Diritti di proprietà intellettuale
Brevetti, marchi, diritti d'autore, know-how e diritti di progettazione che l'Impresa proprietaria del software possiede e concede al Distributore per la commercializzazione.
Territorio esclusivo
L'area geografica (paese, regione, provincia) in cui il Distributore ha il diritto esclusivo di vendere il Prodotto senza concorrenza da altri distributori autorizzati.
Prodotto esclusivo
Un software i cui diritti di distribuzione sono concessi in esclusiva al Distributore, di solito in un territorio specifico.
Prodotto non esclusivo
Un software che può essere distribuito da più soggetti nello stesso territorio, secondo termini concordati.
Licenza
L'autorizzazione concessa dal Distributore al Cliente finale per eseguire una copia del software su un computer specifico, per un periodo e con modalità definite nel contratto.
Agente
Una persona o entità autorizzata dal Distributore ad agire nel suo nome per negoziare e stipulare contratti di licenza con i Clienti.
Clienti
I beneficiari finali delle licenze di software, che ricevono il diritto di utilizzo dal Distributore o dagli suoi Agenti.
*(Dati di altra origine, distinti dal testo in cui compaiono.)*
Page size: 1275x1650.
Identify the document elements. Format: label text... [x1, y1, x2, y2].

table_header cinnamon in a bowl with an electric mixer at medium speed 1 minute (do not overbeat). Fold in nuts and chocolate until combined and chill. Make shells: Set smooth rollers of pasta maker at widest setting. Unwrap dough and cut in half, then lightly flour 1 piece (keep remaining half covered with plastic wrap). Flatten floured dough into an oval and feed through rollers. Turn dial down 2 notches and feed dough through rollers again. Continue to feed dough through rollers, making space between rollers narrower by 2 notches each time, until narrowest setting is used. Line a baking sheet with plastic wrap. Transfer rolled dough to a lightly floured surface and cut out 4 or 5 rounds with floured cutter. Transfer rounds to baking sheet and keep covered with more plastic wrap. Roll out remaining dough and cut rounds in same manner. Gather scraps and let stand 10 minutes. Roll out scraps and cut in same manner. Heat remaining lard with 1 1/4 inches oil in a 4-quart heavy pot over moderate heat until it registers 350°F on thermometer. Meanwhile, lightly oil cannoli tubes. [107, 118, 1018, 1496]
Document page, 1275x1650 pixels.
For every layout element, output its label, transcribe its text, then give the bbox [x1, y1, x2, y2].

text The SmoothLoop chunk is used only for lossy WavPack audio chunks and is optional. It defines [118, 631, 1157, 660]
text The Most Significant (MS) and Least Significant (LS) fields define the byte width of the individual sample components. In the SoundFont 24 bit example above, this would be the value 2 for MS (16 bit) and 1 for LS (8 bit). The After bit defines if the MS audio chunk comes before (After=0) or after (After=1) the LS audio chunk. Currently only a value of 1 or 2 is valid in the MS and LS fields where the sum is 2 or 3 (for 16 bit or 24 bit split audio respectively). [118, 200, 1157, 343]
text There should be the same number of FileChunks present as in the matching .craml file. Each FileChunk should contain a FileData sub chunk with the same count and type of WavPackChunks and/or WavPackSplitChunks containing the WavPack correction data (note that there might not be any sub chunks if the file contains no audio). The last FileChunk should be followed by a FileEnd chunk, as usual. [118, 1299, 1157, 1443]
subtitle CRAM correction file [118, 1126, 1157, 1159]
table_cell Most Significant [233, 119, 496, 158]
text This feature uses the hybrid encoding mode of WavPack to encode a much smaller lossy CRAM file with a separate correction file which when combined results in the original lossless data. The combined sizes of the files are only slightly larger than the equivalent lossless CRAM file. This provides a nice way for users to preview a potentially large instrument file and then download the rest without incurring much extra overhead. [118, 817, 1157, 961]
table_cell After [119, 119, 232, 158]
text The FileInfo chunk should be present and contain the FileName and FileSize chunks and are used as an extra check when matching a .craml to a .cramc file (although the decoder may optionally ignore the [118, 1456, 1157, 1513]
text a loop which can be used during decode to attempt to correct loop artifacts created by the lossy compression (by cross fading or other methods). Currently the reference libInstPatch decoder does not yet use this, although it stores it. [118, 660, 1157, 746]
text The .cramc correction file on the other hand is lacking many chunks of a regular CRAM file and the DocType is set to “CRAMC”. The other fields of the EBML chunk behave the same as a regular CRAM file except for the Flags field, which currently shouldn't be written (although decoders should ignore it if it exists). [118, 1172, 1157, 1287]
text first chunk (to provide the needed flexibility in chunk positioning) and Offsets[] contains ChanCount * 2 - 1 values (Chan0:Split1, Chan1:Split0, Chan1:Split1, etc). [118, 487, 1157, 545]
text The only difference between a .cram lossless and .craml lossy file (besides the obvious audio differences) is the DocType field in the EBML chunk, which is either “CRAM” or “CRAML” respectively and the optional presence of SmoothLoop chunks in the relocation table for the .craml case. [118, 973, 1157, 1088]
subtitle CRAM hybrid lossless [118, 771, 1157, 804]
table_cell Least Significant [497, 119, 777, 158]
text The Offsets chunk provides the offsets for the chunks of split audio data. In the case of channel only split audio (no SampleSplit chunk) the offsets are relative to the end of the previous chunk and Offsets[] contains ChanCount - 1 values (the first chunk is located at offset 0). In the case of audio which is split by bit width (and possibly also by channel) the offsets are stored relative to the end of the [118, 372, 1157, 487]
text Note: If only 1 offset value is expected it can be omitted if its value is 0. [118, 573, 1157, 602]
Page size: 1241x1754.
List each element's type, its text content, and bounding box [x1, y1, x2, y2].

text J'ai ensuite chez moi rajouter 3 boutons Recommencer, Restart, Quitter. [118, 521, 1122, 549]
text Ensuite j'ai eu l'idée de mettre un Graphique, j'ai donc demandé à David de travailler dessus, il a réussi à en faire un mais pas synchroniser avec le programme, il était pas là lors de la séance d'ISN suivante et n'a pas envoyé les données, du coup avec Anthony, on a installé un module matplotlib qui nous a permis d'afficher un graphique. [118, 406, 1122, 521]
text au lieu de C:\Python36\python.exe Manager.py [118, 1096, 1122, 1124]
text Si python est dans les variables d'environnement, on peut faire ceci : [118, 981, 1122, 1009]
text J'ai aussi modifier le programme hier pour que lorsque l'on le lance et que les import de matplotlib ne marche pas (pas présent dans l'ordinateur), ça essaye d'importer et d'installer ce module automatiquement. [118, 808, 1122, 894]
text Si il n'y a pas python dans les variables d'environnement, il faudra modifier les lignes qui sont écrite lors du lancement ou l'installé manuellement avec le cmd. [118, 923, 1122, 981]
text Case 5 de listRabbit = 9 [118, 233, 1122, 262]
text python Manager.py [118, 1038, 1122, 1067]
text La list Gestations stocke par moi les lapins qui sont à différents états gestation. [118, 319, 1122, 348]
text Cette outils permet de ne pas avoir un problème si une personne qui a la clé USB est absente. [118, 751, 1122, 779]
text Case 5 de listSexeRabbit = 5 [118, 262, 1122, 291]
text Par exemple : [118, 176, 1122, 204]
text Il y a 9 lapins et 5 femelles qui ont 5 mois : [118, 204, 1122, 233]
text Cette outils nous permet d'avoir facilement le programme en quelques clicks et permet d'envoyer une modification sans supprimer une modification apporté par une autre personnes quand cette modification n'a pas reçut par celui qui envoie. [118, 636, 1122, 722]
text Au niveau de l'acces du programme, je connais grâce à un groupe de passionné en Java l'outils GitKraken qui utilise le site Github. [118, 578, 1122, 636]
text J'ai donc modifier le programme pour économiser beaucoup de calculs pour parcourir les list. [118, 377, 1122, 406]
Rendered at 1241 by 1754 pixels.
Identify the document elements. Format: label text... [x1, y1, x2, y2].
Modifiche del Distributore
Tutti i miglioramenti, le correzioni di bug e gli upgrade che il Distributore realizza al Prodotto in conformità al contratto.
Prodotti pianificati
Software in fase di sviluppo che il Produttore ritiene prossimi a essere pronti per la commercializzazione e la distribuzione.
Personal Computer portatile
Un dispositivo mobile sviluppato dal Distributore in grado di operare in condizioni particolari e di utilizzare i prodotti software.
Mercati di sicurezza
Il settore di mercato che copre la gestione civile e penale dei tribunali per autorità pubbliche, federali, statali e locali.